*** Excerpted records ***
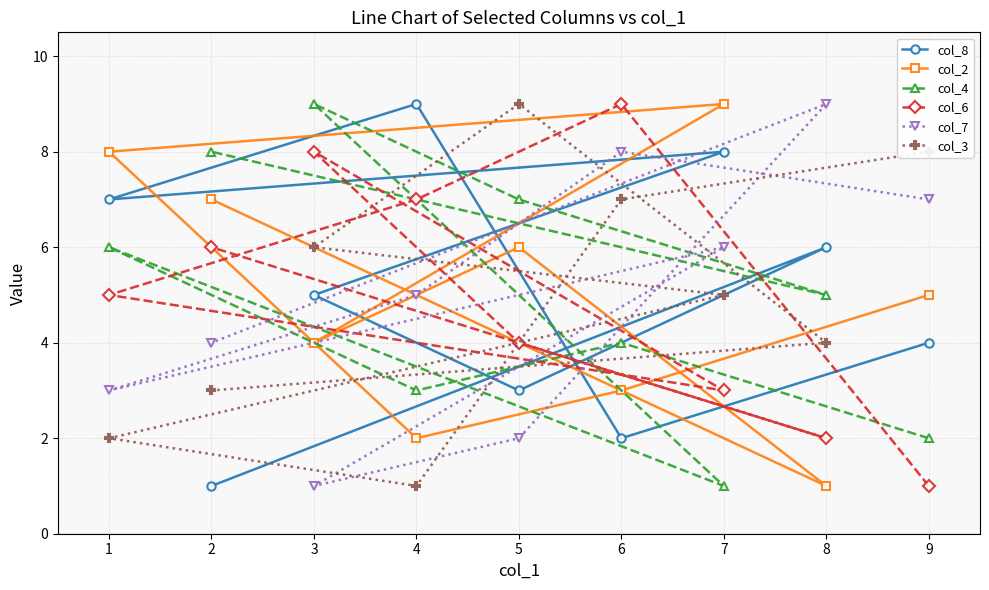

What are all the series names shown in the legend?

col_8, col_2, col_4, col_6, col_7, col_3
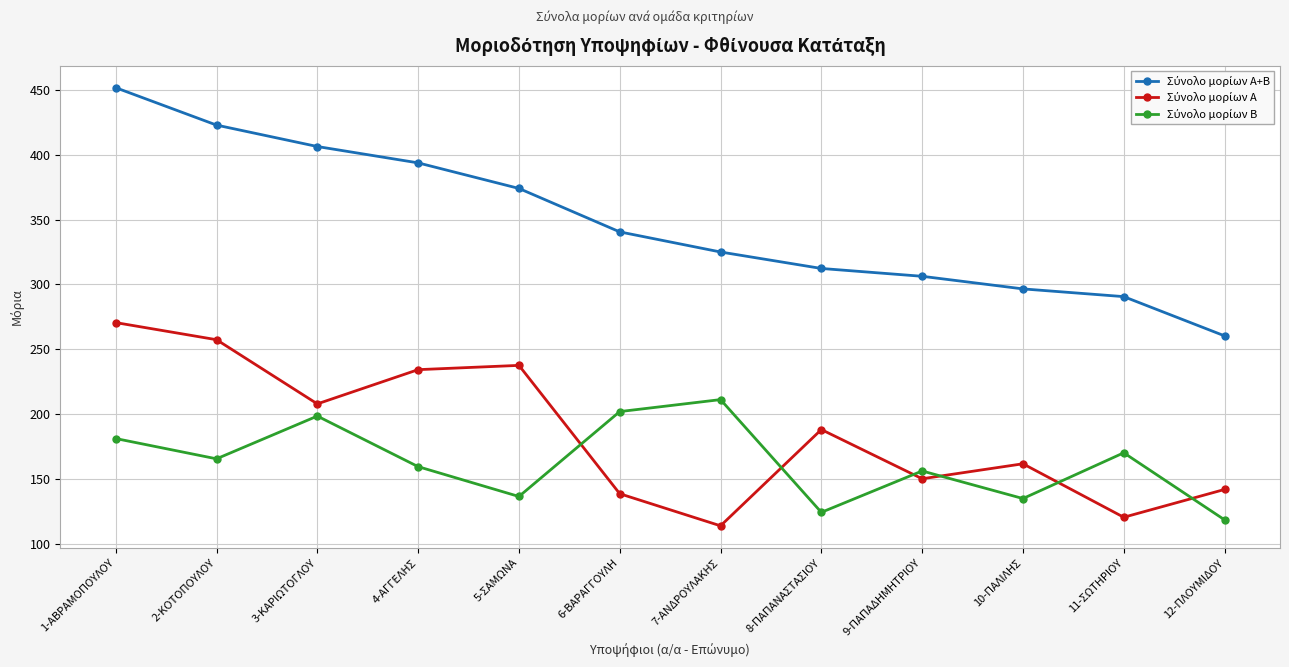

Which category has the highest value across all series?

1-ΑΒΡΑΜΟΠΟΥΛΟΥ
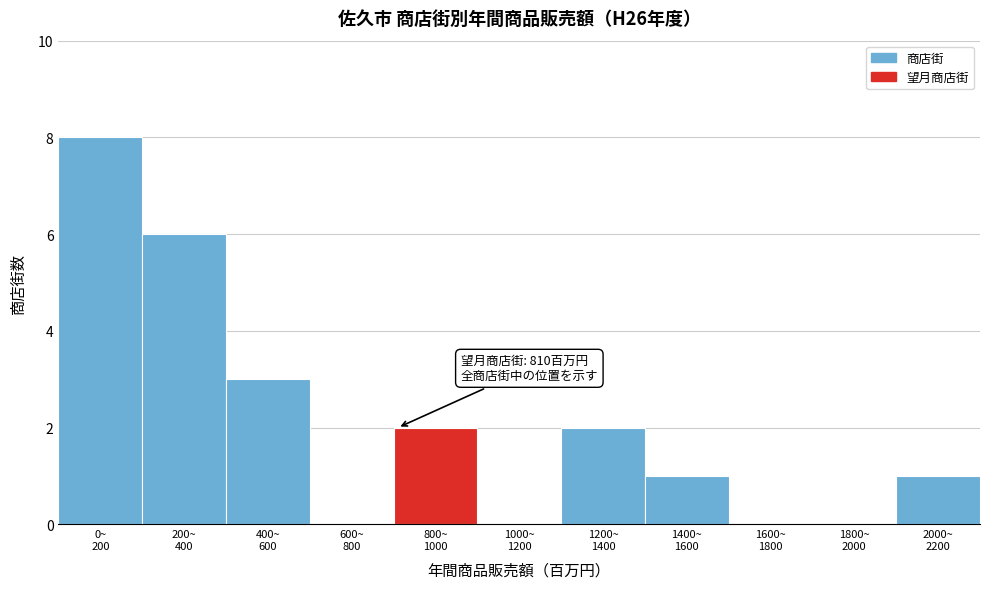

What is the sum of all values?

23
***
*** Excerpted records ***
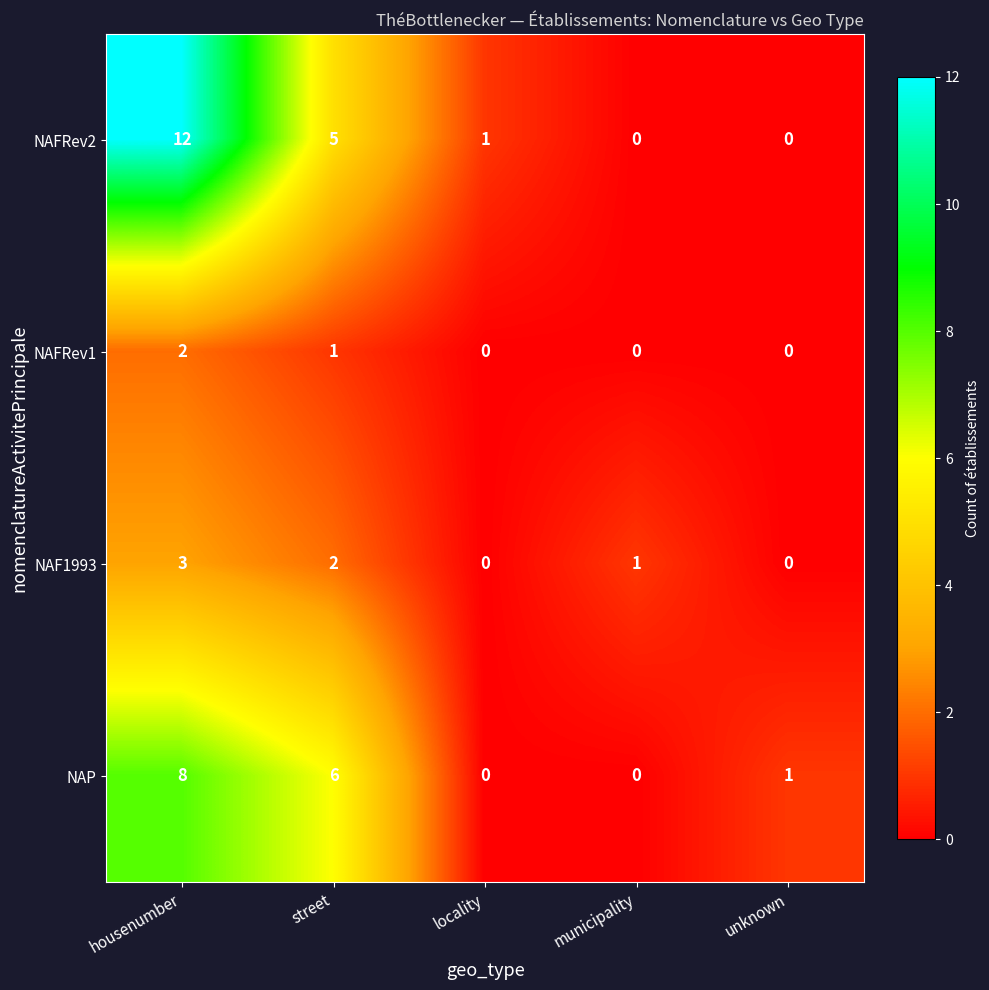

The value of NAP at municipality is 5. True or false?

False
***
*** Excerpted records ***
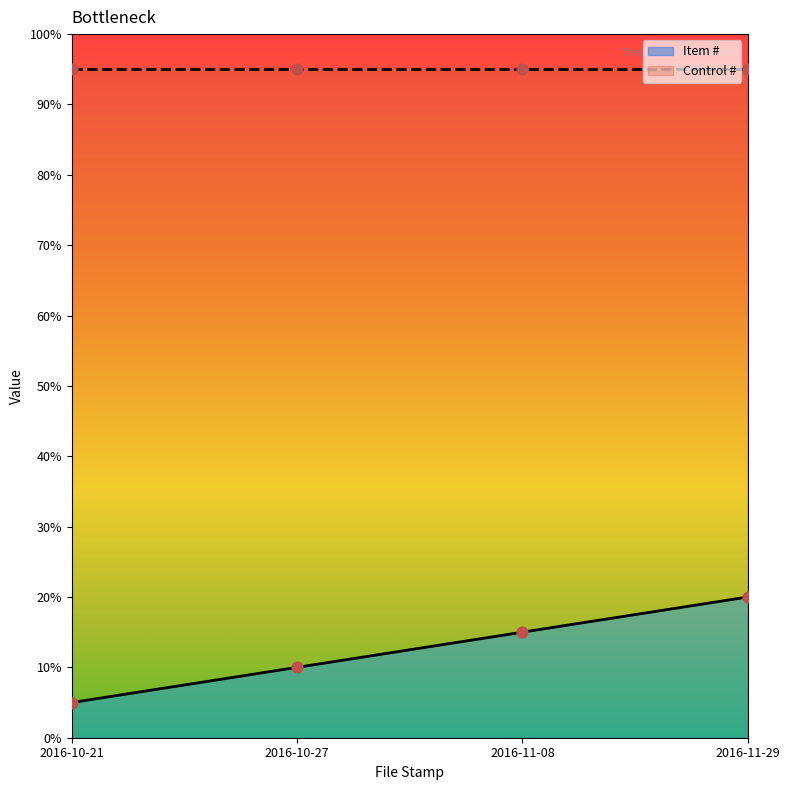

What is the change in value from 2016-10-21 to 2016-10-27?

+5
***
● Problem details
Return the lines of the material verbatim, starting at the line containing "What are all" and ending at the line containing "What is the sum of all values?", with both of those lines included. Omit the pictures from your answer.

● Output for this task
What are all the series names shown in the legend?

col_8, col_2, col_4, col_6, col_7, col_3

Which category has the highest value across all series?

1-ΑΒΡΑΜΟΠΟΥΛΟΥ

What is the sum of all values?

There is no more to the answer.